Your assignment:
List every bracketed note number that appears in the Gestalt psychology passage below.

[[ Selected passage, beginning ]]

Gestalt psychology has demonstrated the organic interdependencies, the reciprocally altering interactions, that are constitutive of an undisturbed Gestalt formation process. Insisting that "a theory of perception must be a field theory,"[38] Köhler points out, for example, that "objects show a considerable change in size when they are located within a region which has been strongly influenced by a figure."[39] This means, he says, that the after-effects of such figure-forming processes tend to alter given visual objects. "Prolonged inspection of any specific visual object tends," he notes, "to change its organization. Moreover, other objects which are afterwards shown in the same region of the field are also affected, namely displaced or distorted."[40] Consequently, as the fixation of a staring gaze, the enframing typical of the Gestell interrupts the figure-ground interplay and distorts both figure and ground. Instead of a dynamic, spontaneously flowing interaction between figure and ground, a looser, freer, softer differentiation between the periphery and the center of focus, deconstructing the metaphysical dualism that prioritizes the center, there is a "freezing" of the flow, interrupting the work of time—the emergence and dissolution of perceptual configurations. And when the figure is subject to such reifying intensity, it becomes detached from its ground, frozen in a state of permanent disfiguration. As for the ground, although it is the opening openness, the end-less origin of the figures that enframing brings forth, its presencing is either forgotten, suppressed, and neglected, or else it is submitted to the most extreme ontic reduction—as if it could be possessed by the egological subject as just another figure.

[[ Selected passage, end ]]
[[ Data, beginning ]]

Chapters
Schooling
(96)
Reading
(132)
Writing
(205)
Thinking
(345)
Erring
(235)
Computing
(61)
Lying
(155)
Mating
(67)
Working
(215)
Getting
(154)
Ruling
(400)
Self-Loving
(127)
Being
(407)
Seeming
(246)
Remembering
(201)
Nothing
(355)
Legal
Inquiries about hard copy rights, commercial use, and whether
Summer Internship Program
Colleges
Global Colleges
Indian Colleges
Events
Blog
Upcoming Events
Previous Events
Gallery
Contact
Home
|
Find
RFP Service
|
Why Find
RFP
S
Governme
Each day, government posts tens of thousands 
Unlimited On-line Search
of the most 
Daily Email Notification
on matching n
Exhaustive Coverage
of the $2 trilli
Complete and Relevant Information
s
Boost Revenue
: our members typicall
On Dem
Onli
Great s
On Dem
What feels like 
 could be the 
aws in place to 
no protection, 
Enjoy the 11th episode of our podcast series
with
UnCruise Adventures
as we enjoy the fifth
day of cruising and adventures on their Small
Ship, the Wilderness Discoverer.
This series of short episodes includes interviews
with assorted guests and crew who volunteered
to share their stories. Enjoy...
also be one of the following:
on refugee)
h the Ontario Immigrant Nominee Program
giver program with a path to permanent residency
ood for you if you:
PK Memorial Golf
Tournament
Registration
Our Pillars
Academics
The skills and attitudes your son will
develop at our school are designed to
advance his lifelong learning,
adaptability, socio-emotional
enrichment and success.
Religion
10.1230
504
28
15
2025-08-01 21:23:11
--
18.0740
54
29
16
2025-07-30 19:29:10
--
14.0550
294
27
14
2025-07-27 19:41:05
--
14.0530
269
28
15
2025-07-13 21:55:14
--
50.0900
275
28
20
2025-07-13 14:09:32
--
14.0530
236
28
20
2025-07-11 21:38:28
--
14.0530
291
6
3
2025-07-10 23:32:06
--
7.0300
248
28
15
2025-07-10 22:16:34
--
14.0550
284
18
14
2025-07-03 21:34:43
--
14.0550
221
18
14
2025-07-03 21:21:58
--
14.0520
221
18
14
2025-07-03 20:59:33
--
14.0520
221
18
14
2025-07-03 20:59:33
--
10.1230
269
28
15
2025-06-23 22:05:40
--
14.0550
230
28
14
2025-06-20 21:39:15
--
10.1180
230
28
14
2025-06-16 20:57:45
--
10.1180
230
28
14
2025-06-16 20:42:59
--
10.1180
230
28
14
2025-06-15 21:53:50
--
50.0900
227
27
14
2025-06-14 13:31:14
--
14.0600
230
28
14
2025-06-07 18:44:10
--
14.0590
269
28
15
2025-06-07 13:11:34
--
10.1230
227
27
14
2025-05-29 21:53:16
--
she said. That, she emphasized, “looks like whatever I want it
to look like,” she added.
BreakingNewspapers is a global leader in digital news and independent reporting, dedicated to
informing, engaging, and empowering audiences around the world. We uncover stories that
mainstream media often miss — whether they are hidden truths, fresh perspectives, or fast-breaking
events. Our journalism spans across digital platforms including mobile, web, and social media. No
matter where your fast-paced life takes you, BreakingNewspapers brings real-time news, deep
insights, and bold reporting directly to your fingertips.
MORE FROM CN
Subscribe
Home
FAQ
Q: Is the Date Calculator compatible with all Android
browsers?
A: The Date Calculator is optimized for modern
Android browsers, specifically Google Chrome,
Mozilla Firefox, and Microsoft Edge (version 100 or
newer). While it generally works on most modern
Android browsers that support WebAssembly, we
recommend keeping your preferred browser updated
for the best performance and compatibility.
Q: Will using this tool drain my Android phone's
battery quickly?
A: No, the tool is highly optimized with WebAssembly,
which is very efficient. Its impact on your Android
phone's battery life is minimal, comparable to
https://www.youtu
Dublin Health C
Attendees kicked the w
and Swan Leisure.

[[ Data, end ]]

Task answer:
[38], [39], [40]